Analistas 09/08/2026

Los sonidos del silencio

Ramiro Santa
Presidente Sklc Group

No es una exageración literaria afirmar que hay personas que usted conoce y que pueden pasar semanas enteras sin que nadie pronuncie su nombre. La humanidad nunca había vivido tan junta… y tan sola.

La Organización Mundial de la Salud ha advertido que la soledad y el aislamiento social constituyen uno de los grandes retos para la salud pública del siglo XXI. Estudios concluyen que una de cada seis personas experimenta niveles de soledad, y que sus efectos están asociados con miles de muertes cada año. El aislamiento aumenta el riesgo de enfermedades cardiovasculares, deterioro cognitivo, depresión, ansiedad y muerte prematura.

La profesora Julianne Holt-Lunstad, de Brigham Young University, concluyó que el aislamiento social incrementa el riesgo de mortalidad en una magnitud comparable a la de una epidemia.

El psiquiatra Robert Waldinger, director del estudio sobre desarrollo humano de la Universidad de Harvard llegó a una conclusión contundente: una vida larga y plena no depende de su posición economica ni del éxito profesional, sino de la calidad de las relaciones personales.

Para comunicarse hoy existen redes sociales, videollamadas e incluso inteligencia artificial, sin embargo, una gran cantidad de jóvenes pasan días y semanas conectados sin experimentar una conversación relevante. Acumulan seguidores, pero carecen de confidentes y afecto; reciben decenas de “likes”, pero pocas veces hablan con alguien sobre sus sentimientos o su salud emocional.

En 2018, el Reino Unido creó la Secretaría de Estado para la Soledad cuyo objetivo no era hacer amigos desde el Estado, sino coordinar políticas públicas para fortalecer bibliotecas, actividades de recreación, programas de voluntariado, espacios públicos y redes vecinales. El mensaje es poderoso: combatir la soledad también significa prevenir enfermedades, reducir la carga sobre el sistema de salud y reconstruir el capital social.

Japón tiene ya una palabra que estremece: kodokushi, “morir en soledad”. El fenómeno comenzó a llamar la atención en la década de 1980 y hoy afecta a miles de personas cada año. En 2024, la Policía reveló que más de 76.000 personas murieron solas en sus hogares y fueron encontradas tiempo después; cerca del 80 % tenía 65 años o más. En uno de los países con mayor esperanza de vida del mundo, muchos alcanzan los noventa años, pero algunos lo hacen sin una motivación… y sin una sola persona que les tome la mano.

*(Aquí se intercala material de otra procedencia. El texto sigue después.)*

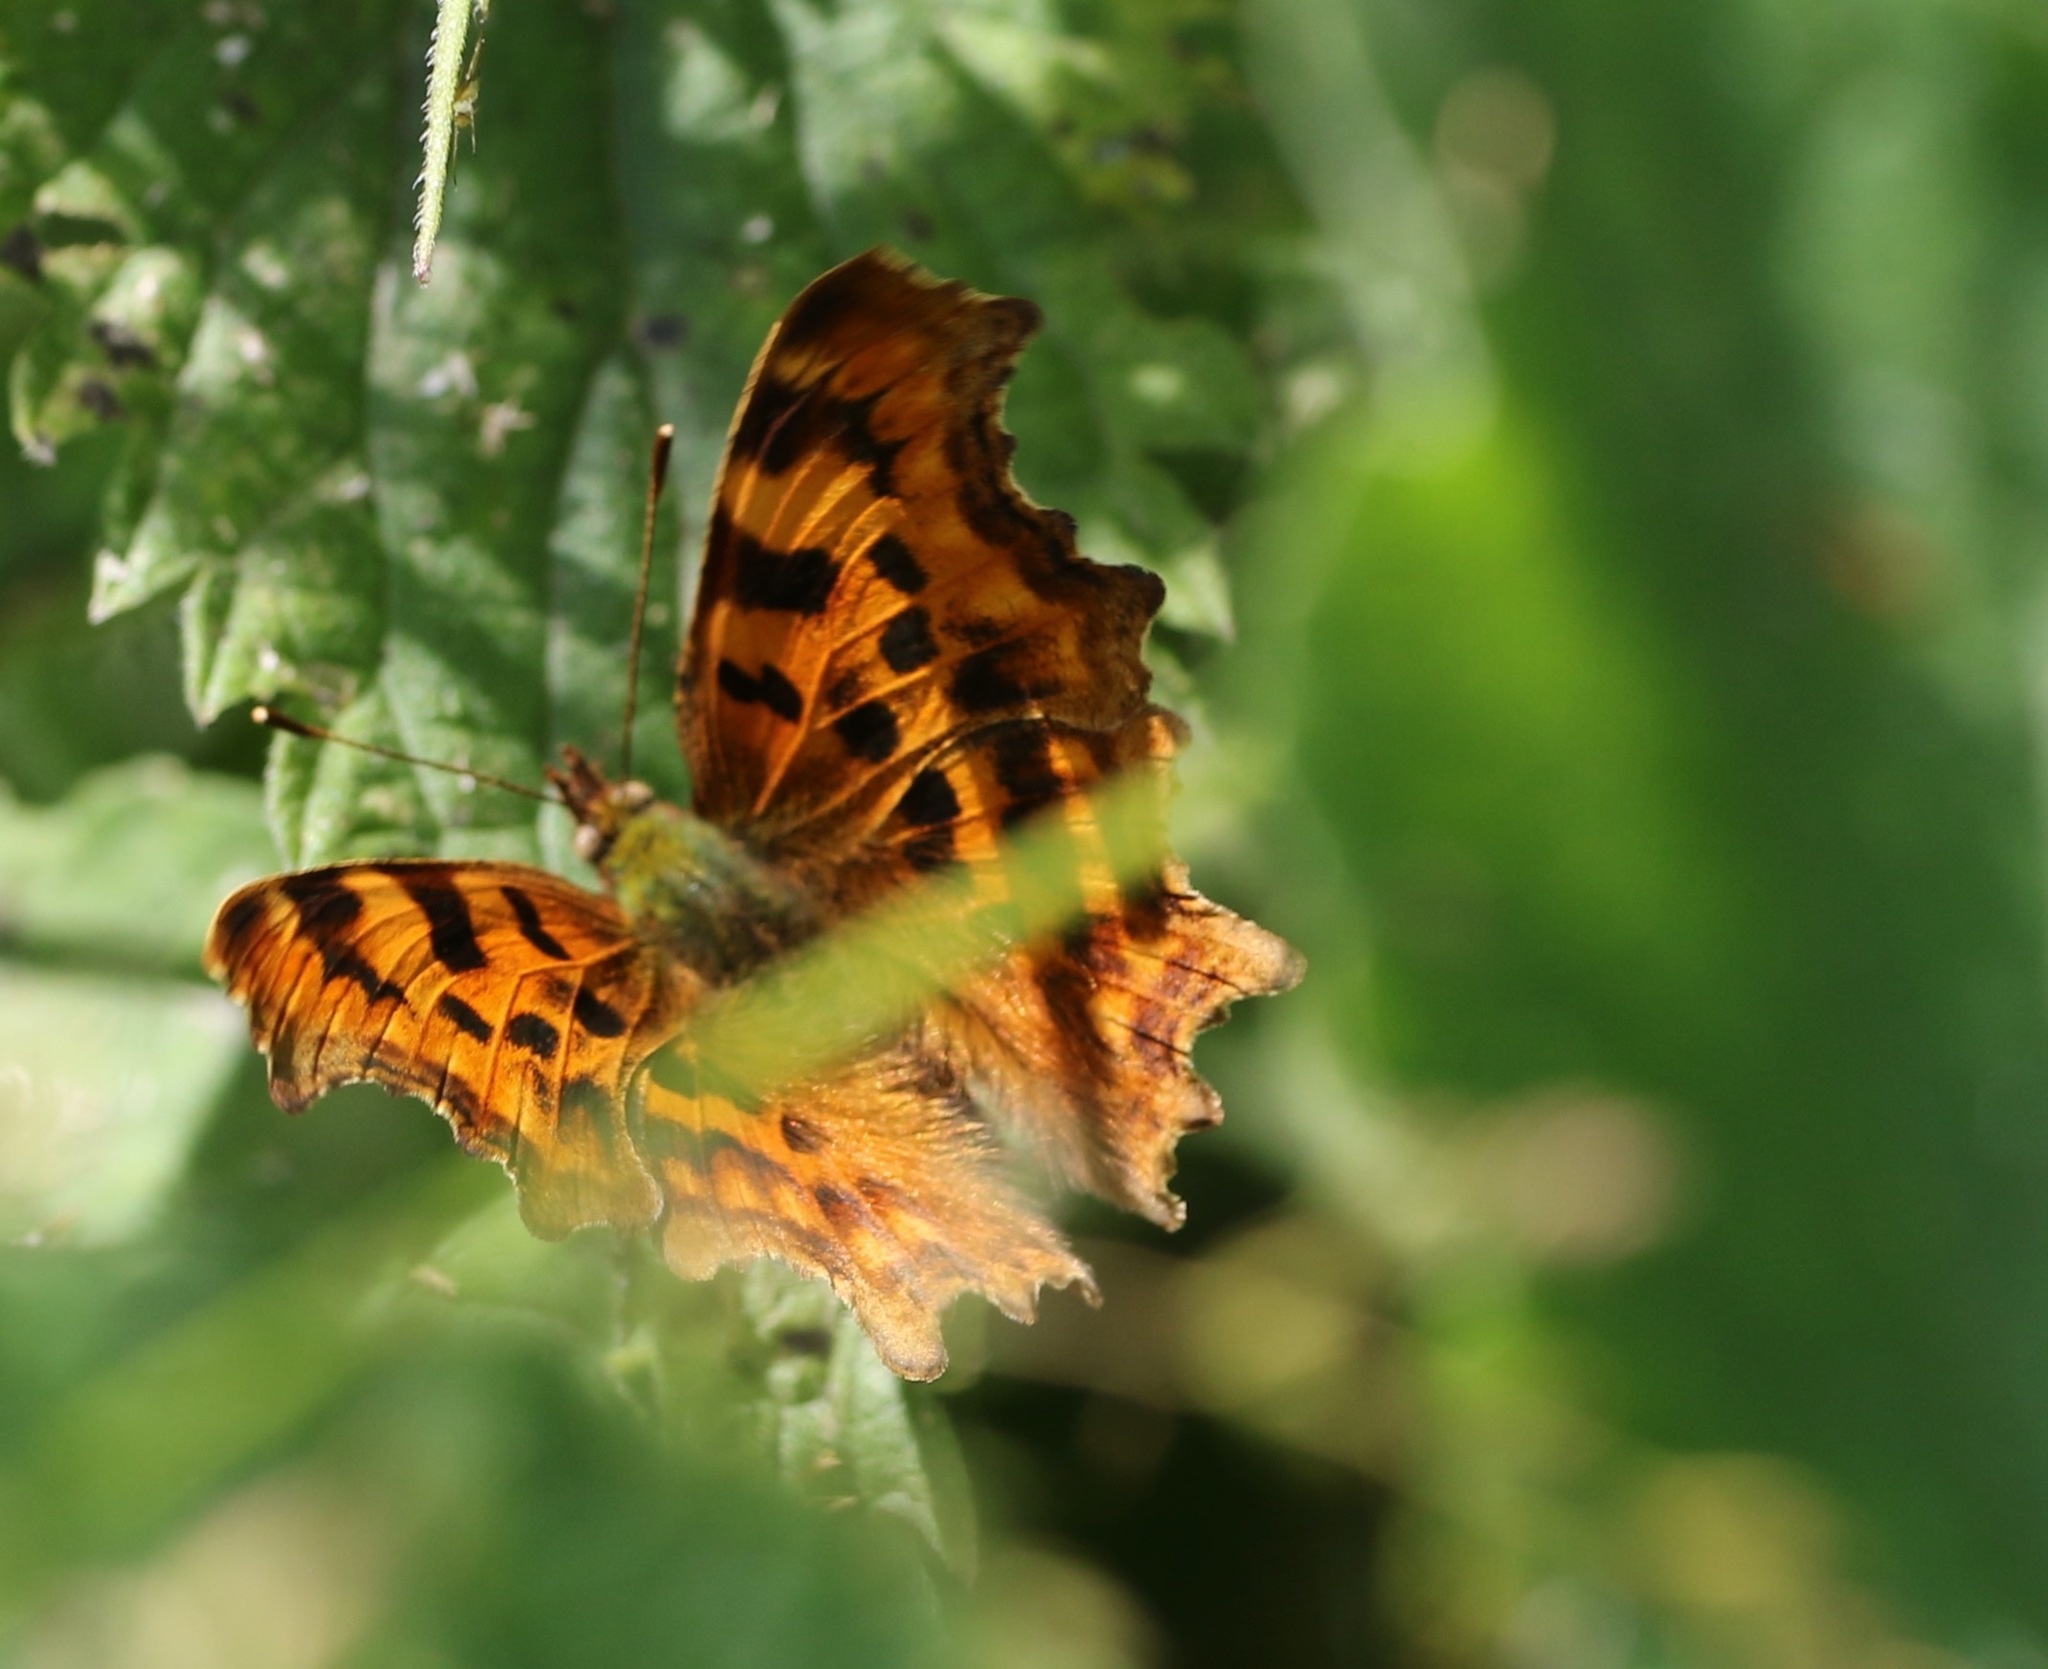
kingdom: Animalia
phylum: Arthropoda
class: Insecta
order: Lepidoptera
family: Nymphalidae
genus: Polygonia
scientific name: Polygonia c-album
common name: Comma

La soledad ya no distingue condiciones sociales ni edades, es una consecuencia inesperada de una sociedad que optimizó la eficiencia y el éxito personal, pero debilitó el relacionamiento social y el sentido de comunidad solidaria. La tecnología multiplicó las conexiones digitales mientras se reducen los contactos humanos.

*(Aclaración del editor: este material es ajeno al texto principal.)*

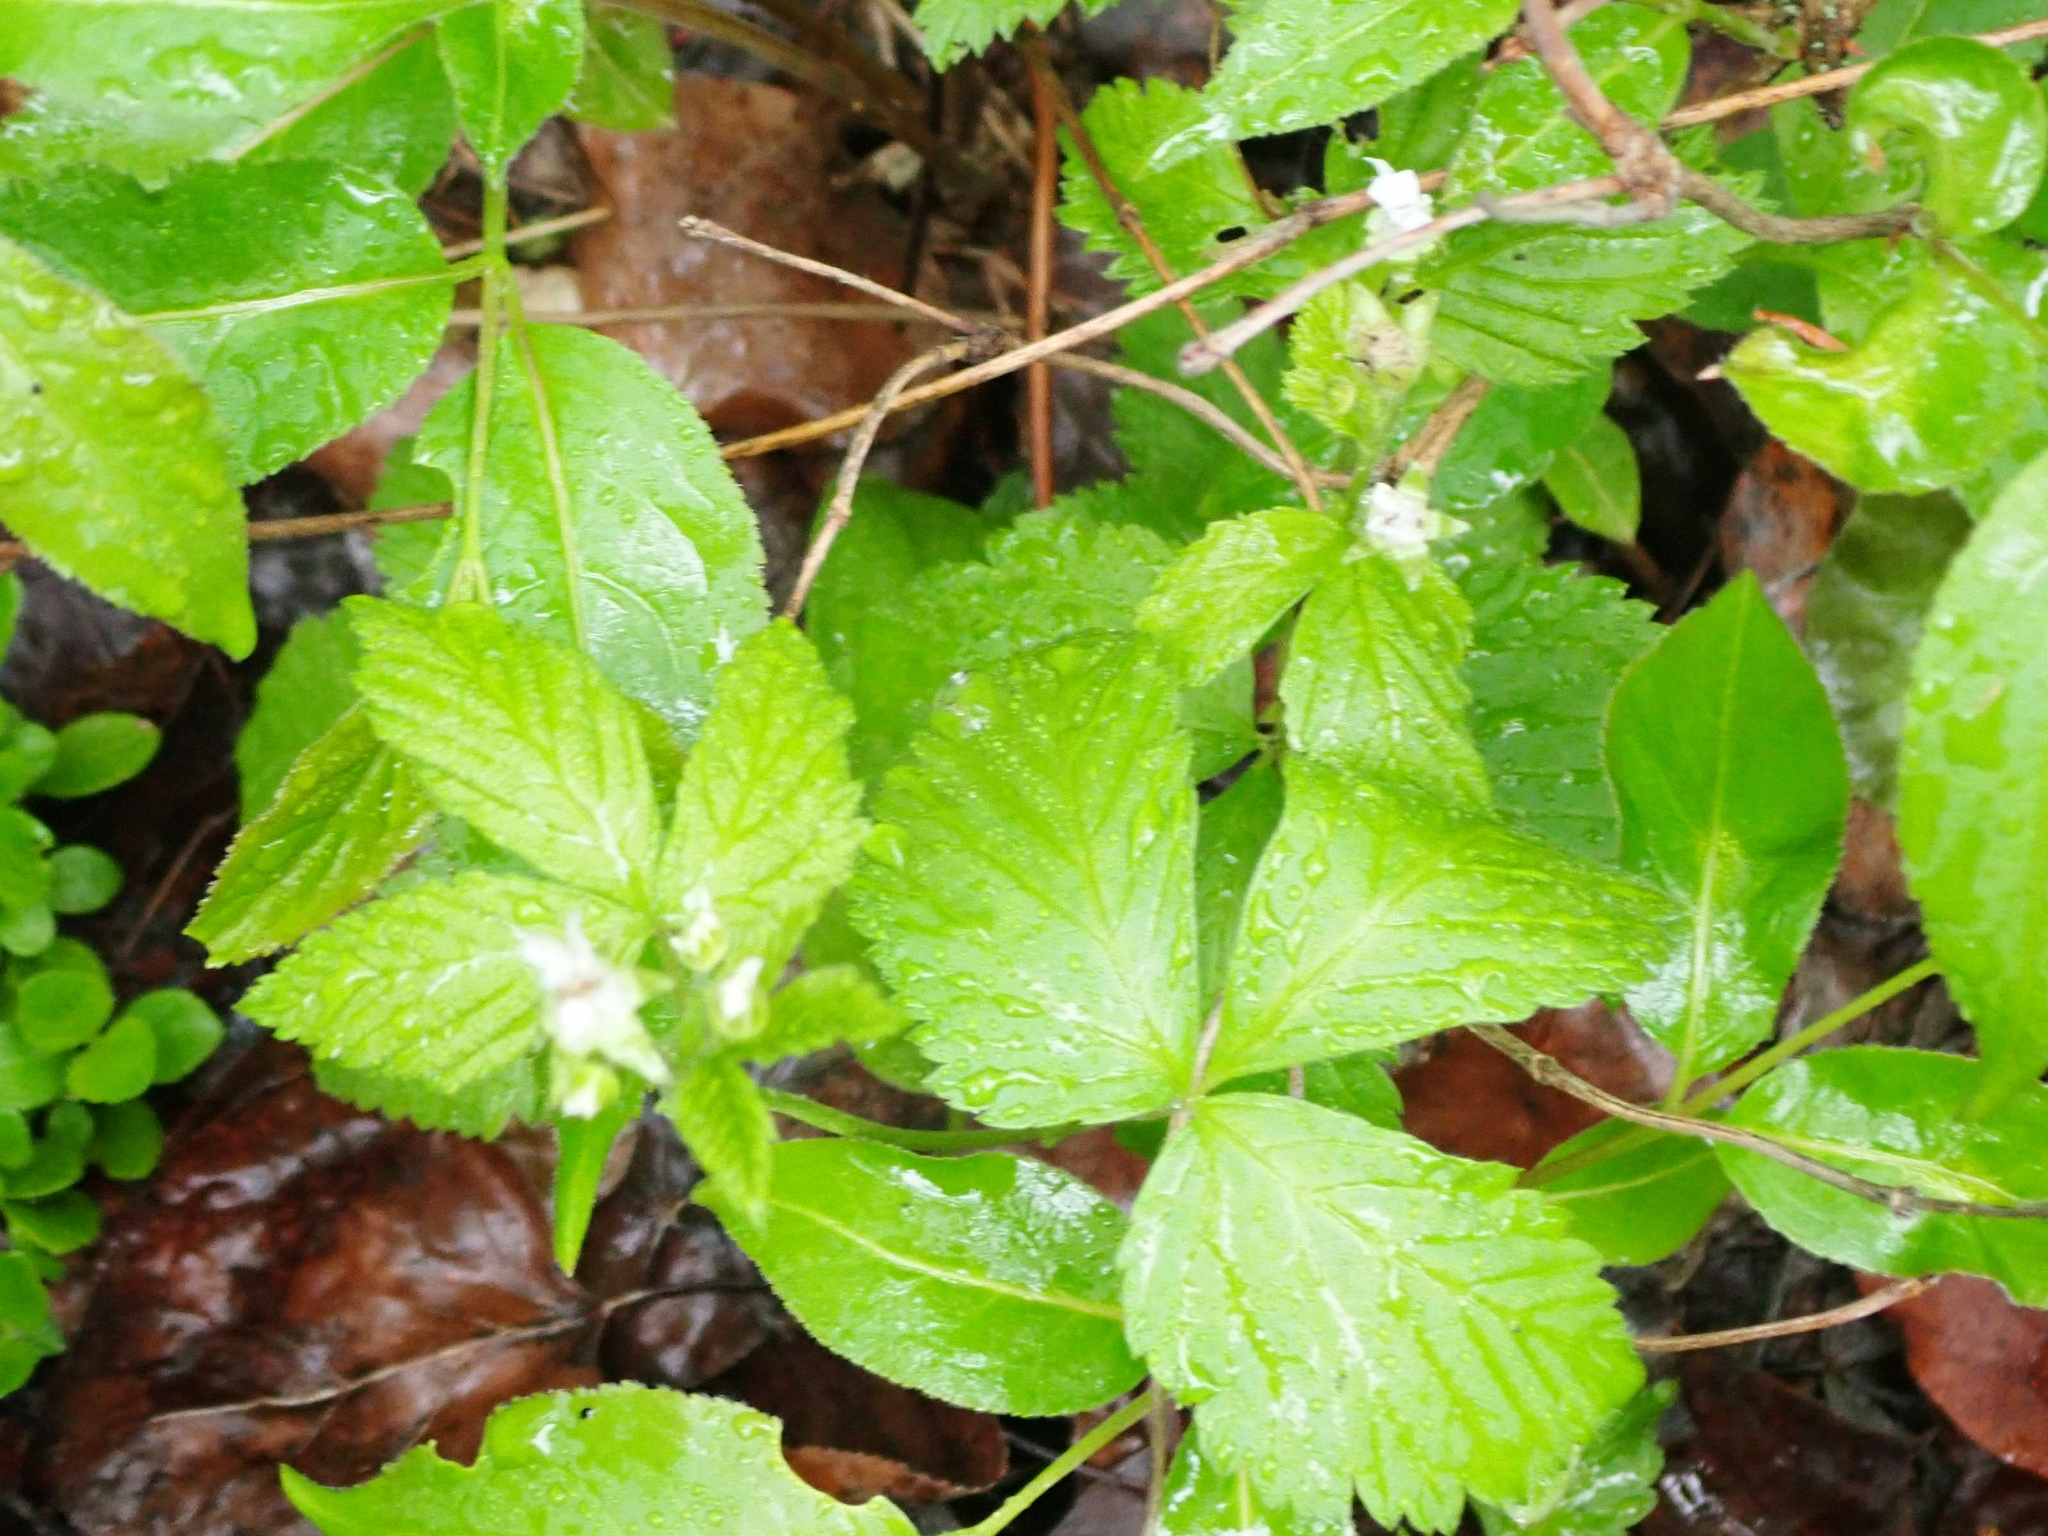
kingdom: Plantae
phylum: Tracheophyta
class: Magnoliopsida
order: Rosales
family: Rosaceae
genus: Rubus
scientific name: Rubus pubescens
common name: Dwarf raspberry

Por todo ello resulta especialmente pertinente la invitación que el Papa León XIV propuso para este mes de agosto: rezar “por la evangelización en la ciudad”. Más allá de un mensaje espiritual es la invitación consiste en recuperar algo profundamente humano: construir hogares abiertos y acogedores, “donde nadie se sienta invisible”. Es una frase tan sencilla como contundente, porque plantea una tarea que nos corresponde a todos.

La solución a esta epidemia no llegará únicamente desde los hospitales ni desde las estadisticas. También dependerá de usted y de su familia, que deben volver a sentarse a la mesa, quizá invitando a un amigo, al nieto que llama a sus abuelos, al café compartido con un compañero de trabajo. Hoy entendemos que el bienestar también consiste en crear comunidades que decidan mirarse a los ojos antes que a las pantallas.

Algunas ciudades han decidido no resignarse. En París funcionan iniciativas como Paris en Campaigne, donde voluntarios acompañan a personas mayores a una consulta médica, a caminar por un parque o, simplemente, a conversar durante un café. Barcelona, por su parte, impulsa el programa Radars, que es una red de vecinos y servicios sociales que permanece atenta a los que viven solos. A veces, el gesto más humano consiste simplemente en hacerle saber a alguien que existe.

Quizá el mayor avance del siglo XXI no consista en crear máquinas capaces de hablar con nosotros, sino en lograr que los seres humanos vuelvan a conversar entre sí.